- Exercise description
Reproduce word for word the lines between those holding "Points:1, 59: 0.0019 -> 0.0005" and "Average utilization, Barlow*: 50 -> 41.8", inclusive, and nothing else from the data below.

(Change detection data)
──────

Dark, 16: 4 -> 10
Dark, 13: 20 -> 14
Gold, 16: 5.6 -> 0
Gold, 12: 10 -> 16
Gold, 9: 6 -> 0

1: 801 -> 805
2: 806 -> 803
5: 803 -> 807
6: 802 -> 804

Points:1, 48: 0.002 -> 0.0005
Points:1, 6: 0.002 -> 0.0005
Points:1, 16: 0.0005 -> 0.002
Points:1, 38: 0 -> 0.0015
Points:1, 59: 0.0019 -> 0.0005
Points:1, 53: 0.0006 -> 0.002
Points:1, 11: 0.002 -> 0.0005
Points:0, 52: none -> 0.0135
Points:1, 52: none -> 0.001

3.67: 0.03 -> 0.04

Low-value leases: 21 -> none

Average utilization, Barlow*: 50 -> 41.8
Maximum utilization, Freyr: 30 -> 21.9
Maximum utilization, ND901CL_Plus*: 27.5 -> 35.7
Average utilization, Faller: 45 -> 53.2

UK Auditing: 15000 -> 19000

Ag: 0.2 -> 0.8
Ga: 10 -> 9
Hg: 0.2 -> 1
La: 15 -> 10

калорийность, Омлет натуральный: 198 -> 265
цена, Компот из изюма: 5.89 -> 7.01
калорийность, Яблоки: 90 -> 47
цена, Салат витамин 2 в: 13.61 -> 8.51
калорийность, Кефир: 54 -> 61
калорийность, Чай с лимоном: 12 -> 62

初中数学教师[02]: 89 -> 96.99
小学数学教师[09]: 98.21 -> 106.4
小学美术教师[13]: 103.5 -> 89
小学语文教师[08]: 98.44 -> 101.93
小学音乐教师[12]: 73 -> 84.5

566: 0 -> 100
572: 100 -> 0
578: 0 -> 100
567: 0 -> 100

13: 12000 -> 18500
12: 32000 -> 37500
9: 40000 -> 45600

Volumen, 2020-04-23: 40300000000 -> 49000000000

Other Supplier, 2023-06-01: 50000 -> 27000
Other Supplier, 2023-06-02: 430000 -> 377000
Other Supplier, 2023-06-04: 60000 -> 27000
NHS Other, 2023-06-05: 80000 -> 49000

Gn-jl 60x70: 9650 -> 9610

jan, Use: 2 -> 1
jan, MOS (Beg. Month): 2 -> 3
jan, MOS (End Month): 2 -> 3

──────

- Answer to this problem
Points:1, 59: 0.0019 -> 0.0005
Points:1, 53: 0.0006 -> 0.002
Points:1, 11: 0.002 -> 0.0005
Points:0, 52: none -> 0.0135
Points:1, 52: none -> 0.001

3.67: 0.03 -> 0.04

Low-value leases: 21 -> none

Average utilization, Barlow*: 50 -> 41.8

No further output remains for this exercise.